Document excerpt:
▼▼▼
The first part of his entire philosophy is centered around the absolute certainty that quote "life is a sentence of never ending suffering" and that every man desires to die in the end, because suffering ultimately outweighs happiness in life. According to Schopenhauer  Happiness is only temporary, while suffering is virtually permanent in life. Any attempts at happiness will only bring more suffering in the end, and a man's desires will never be fulfilled. (This is from his own writings). He states that the suffering of the world is ultimately due to our living, and that suffering is inevitable in life. He views suicide as a crime, and often cites religious views (such as Judaism) to back up his claims on such matters, giving the solvency he coined as "Antinatalism" which is essentially the position of opposition towards procreation. He's a pretty hardcore Death K philosopher, and it's extremely hard to run anything with him, his critiquing is much like Lanza's, and based around life being bad. That's just the larger part of his philosophy in a nutshell. Benetar and Lanza expand on Schopenhauer, I highly recommend reading them as well. He can be run with a Buddhism K however, as much of his thought is reflected from Buddhism. Keep in mind, he was an Atheist, alot of his writing were quite religious, but he himself was a solid atheist.
▲▲▲
Required tasks:
(A) In the text on Schopenhauer, what name did he give to the position of opposing procreation?
(B) Translate this sentence from the Schopenhauer text into Spanish: "Any attempts at happiness will only bring more suffering in the end, and a man's desires will never be fulfilled."
(C) Extend the text on Schopenhauer's philosophy, picking up after its final sentence.

Entries supplied:
▼▼▼
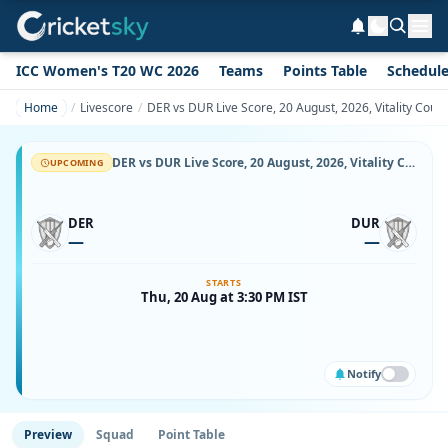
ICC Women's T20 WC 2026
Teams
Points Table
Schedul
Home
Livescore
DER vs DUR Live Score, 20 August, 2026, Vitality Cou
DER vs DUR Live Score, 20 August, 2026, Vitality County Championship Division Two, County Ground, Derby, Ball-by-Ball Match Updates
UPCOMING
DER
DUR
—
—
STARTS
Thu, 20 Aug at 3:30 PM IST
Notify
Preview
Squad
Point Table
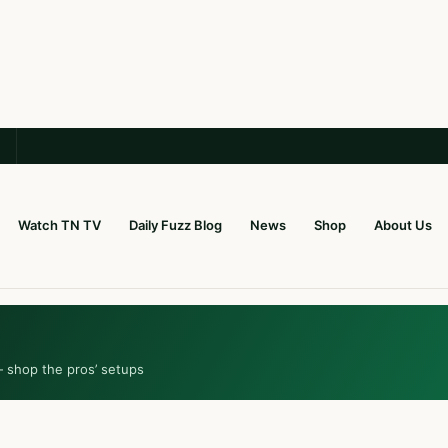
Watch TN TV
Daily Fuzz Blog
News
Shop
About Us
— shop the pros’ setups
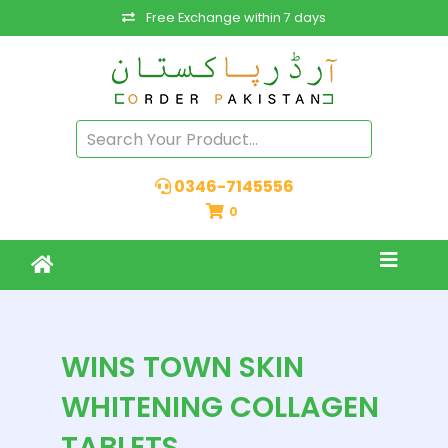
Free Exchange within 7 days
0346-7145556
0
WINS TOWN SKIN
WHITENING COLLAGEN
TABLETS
▲▲▲
▼▼▼
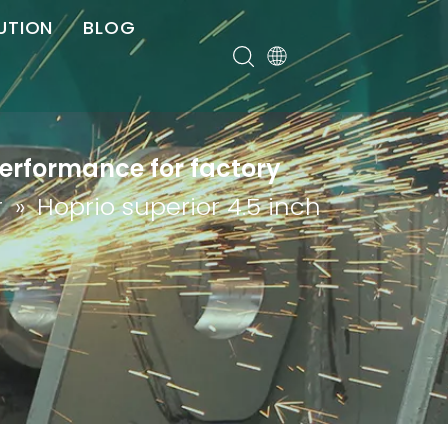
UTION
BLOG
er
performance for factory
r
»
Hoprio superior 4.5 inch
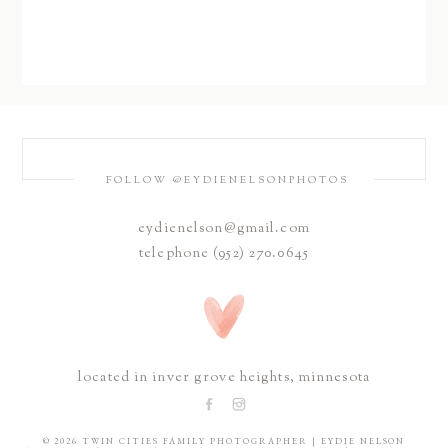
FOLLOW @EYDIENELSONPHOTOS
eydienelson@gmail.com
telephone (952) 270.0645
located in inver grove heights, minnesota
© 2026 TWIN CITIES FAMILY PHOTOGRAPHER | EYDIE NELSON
▲▲▲
Exercise results:
(A) Antinatalism.

(B) Cualquier intento de ser feliz solo traerá más sufrimiento al final, y los deseos de un hombre nunca se cumplirán.

(C)
 

The second, less well known part, is about hatred and violence. He says hatred is part of what spurs inevitable suffering, a man's life is forever tormented due to his inability at perfection. This ties in with the overall concept of suffering in life.

 

The third part is just about education and intelligence, it's not something unique however. 

 

The fourth part is on women. This is anti-fem K ish. He essentially says two things

 

1) Women must obey men... BUT

2) Women can think more rationally than men. 

 

These two claims seem to contradict each other, why should the more rational being obey one that is less rational? 

 

Politically, he just expresses a system of ethics.

 

Another part is animal welfare, he viewed animals as the same being as humans, essentially both were of equal moral value. 

 

On D and G

 

I don't know what your running, in terms of your kritik, and there's no way anyone can explain D and G in a nutshell (only certain parts, and we would have to know what exactly your trying to say) But I can lay down a few little helpful tips.

 

1st) The two most common solvency's associated with D and G are Nomadism and Art.

 

2nd) You should read Anti-Oedipus and A Thousand Plateaus, the two best and most famous works of Deleuze and Guatarri.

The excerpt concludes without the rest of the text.